PROBLEM TO WORK ON:
In the data below, find the line that contains "Ο ΠΡΟΕΔΡΟΣ ΤΗΣ ΒΟΥΛΗΣ" and the line that contains "Ansökan om licenser och dispenser". Copy both, plus every line between them, exactly.

AVAILABLE DATA:
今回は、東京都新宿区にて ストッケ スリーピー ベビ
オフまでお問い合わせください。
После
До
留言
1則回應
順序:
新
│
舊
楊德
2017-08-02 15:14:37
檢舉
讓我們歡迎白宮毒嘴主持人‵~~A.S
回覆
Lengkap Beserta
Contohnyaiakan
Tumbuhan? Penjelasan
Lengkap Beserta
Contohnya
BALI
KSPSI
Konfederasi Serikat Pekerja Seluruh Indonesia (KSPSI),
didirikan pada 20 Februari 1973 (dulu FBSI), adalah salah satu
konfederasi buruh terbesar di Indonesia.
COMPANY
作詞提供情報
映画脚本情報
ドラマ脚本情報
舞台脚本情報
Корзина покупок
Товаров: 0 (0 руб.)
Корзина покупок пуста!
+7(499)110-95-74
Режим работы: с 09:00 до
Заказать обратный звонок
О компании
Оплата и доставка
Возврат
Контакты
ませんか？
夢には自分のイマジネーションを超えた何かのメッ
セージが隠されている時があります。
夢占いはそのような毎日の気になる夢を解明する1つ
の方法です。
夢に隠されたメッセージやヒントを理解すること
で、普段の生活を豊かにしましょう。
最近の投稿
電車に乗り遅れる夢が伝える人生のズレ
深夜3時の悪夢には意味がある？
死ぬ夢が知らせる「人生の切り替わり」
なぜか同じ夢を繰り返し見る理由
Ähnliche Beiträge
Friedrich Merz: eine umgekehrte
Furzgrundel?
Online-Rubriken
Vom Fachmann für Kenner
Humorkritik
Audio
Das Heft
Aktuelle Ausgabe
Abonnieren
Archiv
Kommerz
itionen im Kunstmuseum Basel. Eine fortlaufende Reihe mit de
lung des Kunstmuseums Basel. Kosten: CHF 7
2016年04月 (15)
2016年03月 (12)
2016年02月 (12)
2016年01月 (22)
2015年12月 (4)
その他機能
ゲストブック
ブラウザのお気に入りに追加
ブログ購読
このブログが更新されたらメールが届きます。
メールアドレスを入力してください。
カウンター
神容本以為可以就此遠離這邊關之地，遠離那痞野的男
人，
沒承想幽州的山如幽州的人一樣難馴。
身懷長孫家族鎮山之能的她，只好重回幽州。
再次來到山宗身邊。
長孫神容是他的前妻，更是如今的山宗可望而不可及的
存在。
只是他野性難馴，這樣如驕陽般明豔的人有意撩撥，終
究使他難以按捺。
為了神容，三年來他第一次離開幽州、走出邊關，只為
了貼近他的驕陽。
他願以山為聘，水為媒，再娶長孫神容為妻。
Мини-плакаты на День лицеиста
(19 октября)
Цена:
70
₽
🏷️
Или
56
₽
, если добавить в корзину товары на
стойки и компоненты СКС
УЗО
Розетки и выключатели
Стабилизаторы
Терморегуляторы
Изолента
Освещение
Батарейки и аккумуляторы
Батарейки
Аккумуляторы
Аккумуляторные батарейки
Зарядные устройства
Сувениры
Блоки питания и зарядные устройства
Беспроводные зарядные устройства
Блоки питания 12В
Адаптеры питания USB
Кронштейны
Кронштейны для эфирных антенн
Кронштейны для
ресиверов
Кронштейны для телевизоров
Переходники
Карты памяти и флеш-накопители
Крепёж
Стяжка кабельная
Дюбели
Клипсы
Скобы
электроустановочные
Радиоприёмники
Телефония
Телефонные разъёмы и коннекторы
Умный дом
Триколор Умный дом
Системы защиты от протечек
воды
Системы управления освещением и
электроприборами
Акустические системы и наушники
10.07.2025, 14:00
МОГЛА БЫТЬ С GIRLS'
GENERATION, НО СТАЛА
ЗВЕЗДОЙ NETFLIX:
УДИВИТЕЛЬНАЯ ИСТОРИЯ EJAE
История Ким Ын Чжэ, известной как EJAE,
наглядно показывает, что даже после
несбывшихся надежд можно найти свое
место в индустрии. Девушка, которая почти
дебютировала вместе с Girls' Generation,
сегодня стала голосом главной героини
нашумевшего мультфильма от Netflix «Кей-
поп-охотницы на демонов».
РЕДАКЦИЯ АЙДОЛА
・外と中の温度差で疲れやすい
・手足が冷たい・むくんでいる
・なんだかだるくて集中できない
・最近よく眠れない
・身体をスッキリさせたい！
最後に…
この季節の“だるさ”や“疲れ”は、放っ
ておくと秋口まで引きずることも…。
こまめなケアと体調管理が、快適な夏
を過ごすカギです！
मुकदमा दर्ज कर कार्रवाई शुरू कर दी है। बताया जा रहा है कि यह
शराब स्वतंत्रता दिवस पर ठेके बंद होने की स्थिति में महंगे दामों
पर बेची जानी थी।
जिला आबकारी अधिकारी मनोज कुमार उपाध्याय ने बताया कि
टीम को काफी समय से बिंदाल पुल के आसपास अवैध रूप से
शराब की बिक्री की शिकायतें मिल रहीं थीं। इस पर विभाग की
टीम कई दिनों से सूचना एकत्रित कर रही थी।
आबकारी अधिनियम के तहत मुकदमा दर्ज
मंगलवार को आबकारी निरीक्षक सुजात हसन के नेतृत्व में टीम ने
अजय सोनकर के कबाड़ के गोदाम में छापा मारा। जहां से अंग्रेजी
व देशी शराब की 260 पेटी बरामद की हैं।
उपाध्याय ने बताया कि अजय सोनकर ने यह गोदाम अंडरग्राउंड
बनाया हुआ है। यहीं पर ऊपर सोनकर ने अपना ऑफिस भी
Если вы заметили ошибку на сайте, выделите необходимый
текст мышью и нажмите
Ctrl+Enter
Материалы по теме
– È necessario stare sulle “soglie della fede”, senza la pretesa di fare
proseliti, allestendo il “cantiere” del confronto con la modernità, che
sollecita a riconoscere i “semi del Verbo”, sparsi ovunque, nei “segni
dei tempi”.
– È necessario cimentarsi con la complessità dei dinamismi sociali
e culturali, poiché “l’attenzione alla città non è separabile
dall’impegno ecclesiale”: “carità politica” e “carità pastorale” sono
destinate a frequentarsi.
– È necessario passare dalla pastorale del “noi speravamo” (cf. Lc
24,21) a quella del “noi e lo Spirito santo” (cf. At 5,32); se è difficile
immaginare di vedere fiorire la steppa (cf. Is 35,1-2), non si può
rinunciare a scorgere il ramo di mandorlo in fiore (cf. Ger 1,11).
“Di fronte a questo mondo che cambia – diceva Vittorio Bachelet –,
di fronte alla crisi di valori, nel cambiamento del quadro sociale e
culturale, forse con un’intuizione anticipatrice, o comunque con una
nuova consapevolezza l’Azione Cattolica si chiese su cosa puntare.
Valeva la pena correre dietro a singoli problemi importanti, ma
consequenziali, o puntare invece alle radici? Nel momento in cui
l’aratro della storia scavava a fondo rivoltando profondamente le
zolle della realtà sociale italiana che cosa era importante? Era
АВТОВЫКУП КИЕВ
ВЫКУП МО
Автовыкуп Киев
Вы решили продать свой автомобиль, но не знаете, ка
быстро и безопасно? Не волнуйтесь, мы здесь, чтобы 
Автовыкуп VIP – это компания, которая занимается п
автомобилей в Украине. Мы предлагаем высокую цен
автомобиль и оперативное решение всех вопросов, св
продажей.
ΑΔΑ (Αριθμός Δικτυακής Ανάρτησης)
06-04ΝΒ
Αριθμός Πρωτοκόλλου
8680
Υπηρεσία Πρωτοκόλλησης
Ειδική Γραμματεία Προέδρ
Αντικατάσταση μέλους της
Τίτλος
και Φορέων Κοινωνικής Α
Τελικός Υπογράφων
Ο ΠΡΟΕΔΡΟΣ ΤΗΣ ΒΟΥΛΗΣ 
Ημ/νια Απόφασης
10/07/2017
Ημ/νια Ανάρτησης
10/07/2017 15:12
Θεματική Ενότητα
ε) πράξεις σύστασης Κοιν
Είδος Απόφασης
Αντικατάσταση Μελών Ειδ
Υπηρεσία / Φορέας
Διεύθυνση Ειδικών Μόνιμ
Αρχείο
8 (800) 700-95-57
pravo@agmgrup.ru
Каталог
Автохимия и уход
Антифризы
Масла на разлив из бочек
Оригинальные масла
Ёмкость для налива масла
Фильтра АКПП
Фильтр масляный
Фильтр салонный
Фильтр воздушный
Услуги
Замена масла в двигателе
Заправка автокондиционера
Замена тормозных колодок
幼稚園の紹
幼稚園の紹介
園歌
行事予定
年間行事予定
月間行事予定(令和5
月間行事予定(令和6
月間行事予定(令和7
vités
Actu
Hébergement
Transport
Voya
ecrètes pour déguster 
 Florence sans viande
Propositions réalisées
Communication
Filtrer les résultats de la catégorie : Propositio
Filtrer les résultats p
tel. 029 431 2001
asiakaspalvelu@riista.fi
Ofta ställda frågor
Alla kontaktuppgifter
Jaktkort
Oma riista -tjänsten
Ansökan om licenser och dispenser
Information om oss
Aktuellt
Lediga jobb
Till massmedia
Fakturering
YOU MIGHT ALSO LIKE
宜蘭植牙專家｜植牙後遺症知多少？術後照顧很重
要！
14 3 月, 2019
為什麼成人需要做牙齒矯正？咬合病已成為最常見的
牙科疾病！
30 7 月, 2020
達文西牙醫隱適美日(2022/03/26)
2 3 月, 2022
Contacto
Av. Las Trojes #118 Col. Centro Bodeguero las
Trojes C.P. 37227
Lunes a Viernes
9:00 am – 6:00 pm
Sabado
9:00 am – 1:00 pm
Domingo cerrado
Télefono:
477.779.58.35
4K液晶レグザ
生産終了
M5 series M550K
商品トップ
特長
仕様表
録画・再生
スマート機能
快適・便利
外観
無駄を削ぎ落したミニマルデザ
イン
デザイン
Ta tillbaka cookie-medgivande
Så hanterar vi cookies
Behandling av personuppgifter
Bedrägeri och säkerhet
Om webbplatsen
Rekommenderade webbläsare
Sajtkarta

SOLUTION FOR THIS TASK:
Ο ΠΡΟΕΔΡΟΣ ΤΗΣ ΒΟΥΛΗΣ 
Ημ/νια Απόφασης
10/07/2017
Ημ/νια Ανάρτησης
10/07/2017 15:12
Θεματική Ενότητα
ε) πράξεις σύστασης Κοιν
Είδος Απόφασης
Αντικατάσταση Μελών Ειδ
Υπηρεσία / Φορέας
Διεύθυνση Ειδικών Μόνιμ
Αρχείο
8 (800) 700-95-57
pravo@agmgrup.ru
Каталог
Автохимия и уход
Антифризы
Масла на разлив из бочек
Оригинальные масла
Ёмкость для налива масла
Фильтра АКПП
Фильтр масляный
Фильтр салонный
Фильтр воздушный
Услуги
Замена масла в двигателе
Заправка автокондиционера
Замена тормозных колодок
幼稚園の紹
幼稚園の紹介
園歌
行事予定
年間行事予定
月間行事予定(令和5
月間行事予定(令和6
月間行事予定(令和7
vités
Actu
Hébergement
Transport
Voya
ecrètes pour déguster 
 Florence sans viande
Propositions réalisées
Communication
Filtrer les résultats de la catégorie : Propositio
Filtrer les résultats p
tel. 029 431 2001
asiakaspalvelu@riista.fi
Ofta ställda frågor
Alla kontaktuppgifter
Jaktkort
Oma riista -tjänsten
Ansökan om licenser och dispenser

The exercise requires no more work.